*** EXERCISE INPUT Section Begins ***

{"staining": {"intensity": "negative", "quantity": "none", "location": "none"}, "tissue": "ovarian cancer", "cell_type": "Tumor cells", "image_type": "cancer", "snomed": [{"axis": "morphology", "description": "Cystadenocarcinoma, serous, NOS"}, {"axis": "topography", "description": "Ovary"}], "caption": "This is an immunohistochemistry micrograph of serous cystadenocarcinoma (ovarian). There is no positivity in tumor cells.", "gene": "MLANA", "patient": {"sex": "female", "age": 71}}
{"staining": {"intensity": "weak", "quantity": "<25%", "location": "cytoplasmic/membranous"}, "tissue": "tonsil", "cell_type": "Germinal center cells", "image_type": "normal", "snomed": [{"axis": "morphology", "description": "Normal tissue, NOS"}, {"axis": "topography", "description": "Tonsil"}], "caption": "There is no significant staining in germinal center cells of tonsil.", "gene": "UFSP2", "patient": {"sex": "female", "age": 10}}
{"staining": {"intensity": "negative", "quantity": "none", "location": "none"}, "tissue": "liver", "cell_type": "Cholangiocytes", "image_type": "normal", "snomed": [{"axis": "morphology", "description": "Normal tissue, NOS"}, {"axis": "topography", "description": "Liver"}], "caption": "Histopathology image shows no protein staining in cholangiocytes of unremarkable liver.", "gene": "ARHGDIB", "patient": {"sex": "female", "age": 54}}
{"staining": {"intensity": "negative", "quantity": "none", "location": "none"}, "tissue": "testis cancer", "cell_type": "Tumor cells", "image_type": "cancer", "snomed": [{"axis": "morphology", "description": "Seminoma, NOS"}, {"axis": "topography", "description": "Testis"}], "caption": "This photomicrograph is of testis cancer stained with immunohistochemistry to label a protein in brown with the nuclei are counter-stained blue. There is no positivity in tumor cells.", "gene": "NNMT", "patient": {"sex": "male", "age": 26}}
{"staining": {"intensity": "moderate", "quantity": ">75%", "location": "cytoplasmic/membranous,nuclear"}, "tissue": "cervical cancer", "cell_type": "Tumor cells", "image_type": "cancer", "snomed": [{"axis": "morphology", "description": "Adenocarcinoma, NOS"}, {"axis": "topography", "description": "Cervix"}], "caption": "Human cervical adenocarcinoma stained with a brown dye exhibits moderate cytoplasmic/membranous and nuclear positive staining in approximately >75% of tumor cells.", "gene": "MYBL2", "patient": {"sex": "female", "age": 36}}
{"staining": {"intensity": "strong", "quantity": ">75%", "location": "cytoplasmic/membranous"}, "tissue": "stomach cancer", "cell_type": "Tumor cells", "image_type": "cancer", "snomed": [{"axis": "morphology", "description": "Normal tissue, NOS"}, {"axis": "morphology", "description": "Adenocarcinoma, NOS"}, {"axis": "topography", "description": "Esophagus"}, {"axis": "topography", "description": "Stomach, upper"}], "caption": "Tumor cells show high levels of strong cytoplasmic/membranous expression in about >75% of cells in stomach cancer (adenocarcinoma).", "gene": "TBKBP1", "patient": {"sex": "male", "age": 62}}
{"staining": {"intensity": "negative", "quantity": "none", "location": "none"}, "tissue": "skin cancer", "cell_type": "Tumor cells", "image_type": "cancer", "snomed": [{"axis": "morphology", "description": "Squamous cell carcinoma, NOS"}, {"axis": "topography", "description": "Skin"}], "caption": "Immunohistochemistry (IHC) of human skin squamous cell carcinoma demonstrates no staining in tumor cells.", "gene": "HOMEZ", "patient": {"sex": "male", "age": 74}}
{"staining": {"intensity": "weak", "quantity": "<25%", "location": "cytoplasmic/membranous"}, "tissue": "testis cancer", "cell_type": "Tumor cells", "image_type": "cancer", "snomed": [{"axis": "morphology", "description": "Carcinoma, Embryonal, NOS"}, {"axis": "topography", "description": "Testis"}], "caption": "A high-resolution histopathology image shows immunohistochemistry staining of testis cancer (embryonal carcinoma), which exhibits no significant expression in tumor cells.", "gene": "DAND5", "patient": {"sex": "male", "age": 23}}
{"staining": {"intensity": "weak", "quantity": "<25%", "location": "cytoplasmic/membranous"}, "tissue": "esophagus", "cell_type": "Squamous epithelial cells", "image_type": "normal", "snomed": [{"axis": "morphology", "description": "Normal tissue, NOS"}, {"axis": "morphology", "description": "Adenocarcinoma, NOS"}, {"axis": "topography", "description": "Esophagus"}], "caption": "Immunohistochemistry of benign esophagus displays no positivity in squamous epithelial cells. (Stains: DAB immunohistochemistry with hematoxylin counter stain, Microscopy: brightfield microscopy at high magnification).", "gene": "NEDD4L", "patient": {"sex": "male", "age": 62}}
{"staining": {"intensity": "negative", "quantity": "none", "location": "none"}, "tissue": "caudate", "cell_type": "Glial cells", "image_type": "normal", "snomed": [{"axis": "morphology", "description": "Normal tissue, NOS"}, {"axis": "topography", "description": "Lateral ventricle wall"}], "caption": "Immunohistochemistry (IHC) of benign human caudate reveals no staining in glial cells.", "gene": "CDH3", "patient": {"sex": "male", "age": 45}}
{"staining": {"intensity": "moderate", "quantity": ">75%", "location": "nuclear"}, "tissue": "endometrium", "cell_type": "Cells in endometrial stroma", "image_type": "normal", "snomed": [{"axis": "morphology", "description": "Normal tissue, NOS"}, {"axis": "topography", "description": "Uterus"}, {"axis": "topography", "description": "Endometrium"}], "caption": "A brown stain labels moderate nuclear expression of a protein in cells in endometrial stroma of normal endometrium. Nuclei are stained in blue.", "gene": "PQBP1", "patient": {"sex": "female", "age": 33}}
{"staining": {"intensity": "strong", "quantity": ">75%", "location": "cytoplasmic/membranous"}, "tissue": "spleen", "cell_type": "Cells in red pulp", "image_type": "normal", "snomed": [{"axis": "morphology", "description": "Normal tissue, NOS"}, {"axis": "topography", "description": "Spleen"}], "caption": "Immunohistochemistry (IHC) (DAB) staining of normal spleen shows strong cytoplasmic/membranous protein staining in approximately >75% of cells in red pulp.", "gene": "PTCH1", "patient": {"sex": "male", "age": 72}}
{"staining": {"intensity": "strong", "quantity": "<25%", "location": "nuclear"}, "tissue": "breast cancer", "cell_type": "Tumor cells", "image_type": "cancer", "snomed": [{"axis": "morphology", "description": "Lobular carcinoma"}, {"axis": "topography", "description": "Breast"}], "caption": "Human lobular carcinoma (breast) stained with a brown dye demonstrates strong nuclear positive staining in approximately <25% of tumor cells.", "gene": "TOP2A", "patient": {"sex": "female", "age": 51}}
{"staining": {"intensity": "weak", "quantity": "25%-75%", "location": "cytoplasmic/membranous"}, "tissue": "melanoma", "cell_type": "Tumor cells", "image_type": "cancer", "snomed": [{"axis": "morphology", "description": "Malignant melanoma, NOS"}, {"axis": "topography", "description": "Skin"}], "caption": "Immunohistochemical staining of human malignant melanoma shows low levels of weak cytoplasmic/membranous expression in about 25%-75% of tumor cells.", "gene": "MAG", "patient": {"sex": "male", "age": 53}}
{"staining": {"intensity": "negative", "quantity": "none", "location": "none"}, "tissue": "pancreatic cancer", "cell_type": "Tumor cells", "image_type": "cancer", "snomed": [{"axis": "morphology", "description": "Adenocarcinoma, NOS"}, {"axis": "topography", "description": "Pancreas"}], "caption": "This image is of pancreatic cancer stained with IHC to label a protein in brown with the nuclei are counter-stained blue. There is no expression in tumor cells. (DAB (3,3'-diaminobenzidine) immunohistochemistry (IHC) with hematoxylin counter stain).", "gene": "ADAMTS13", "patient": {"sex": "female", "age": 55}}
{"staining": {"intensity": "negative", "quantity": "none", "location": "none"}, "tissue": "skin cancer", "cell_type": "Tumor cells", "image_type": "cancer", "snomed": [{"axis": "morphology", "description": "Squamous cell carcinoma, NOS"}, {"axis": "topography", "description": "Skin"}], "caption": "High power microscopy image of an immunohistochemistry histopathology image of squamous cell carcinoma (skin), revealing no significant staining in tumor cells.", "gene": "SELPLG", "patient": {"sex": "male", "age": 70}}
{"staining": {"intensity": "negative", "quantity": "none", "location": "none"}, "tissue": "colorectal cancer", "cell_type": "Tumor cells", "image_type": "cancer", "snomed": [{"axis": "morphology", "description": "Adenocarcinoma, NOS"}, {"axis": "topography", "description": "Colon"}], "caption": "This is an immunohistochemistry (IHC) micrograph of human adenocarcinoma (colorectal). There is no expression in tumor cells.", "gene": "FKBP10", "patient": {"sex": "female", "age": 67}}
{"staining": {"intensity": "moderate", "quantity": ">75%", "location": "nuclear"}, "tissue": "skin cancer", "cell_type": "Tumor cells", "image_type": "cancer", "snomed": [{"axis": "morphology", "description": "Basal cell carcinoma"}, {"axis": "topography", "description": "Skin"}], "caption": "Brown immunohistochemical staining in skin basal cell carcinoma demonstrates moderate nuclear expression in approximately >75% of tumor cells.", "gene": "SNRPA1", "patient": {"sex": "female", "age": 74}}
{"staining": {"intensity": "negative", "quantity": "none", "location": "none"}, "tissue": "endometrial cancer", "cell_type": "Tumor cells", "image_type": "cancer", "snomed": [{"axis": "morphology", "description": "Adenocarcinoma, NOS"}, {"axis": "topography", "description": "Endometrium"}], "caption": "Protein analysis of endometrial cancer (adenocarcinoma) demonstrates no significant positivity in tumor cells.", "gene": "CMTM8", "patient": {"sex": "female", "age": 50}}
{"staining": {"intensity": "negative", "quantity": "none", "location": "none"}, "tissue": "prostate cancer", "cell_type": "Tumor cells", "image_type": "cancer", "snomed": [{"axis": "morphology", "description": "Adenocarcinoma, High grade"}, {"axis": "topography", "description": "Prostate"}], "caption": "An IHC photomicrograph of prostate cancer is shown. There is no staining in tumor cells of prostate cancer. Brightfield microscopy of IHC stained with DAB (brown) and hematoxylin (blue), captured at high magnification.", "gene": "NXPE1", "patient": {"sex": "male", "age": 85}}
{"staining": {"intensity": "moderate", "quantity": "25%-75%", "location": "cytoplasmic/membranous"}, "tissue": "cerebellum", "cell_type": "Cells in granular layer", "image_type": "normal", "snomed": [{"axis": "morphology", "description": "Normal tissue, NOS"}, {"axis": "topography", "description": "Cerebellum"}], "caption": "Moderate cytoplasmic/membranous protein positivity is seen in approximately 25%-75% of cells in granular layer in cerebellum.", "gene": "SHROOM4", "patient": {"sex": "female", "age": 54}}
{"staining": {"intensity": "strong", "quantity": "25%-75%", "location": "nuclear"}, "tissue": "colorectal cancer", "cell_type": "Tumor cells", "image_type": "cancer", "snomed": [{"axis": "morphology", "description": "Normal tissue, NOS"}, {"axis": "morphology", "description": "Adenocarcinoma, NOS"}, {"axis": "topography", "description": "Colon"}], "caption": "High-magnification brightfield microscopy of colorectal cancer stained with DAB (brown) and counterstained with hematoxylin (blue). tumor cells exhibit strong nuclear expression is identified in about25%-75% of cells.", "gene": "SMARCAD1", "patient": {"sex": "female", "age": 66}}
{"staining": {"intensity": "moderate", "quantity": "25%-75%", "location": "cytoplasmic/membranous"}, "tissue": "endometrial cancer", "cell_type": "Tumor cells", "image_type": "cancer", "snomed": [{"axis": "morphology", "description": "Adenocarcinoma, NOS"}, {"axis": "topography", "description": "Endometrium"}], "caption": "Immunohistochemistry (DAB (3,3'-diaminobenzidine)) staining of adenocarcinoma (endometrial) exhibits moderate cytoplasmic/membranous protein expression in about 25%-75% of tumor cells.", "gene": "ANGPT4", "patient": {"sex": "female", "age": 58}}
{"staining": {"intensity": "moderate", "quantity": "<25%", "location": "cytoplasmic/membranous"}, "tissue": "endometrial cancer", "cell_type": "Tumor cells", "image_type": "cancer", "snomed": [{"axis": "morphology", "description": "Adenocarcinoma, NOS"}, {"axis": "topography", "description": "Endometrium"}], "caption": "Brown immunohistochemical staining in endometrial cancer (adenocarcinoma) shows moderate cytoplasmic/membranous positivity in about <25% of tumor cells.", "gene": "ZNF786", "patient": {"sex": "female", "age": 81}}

*** EXERCISE INPUT Section Ends ***

## THE TASK
Return, please, the lines of the data from the first through the line containing "is no significant", both kept, exactly as they stand and nothing more.

## TASK ANSWER
{"staining": {"intensity": "negative", "quantity": "none", "location": "none"}, "tissue": "ovarian cancer", "cell_type": "Tumor cells", "image_type": "cancer", "snomed": [{"axis": "morphology", "description": "Cystadenocarcinoma, serous, NOS"}, {"axis": "topography", "description": "Ovary"}], "caption": "This is an immunohistochemistry micrograph of serous cystadenocarcinoma (ovarian). There is no positivity in tumor cells.", "gene": "MLANA", "patient": {"sex": "female", "age": 71}}
{"staining": {"intensity": "weak", "quantity": "<25%", "location": "cytoplasmic/membranous"}, "tissue": "tonsil", "cell_type": "Germinal center cells", "image_type": "normal", "snomed": [{"axis": "morphology", "description": "Normal tissue, NOS"}, {"axis": "topography", "description": "Tonsil"}], "caption": "There is no significant staining in germinal center cells of tonsil.", "gene": "UFSP2", "patient": {"sex": "female", "age": 10}}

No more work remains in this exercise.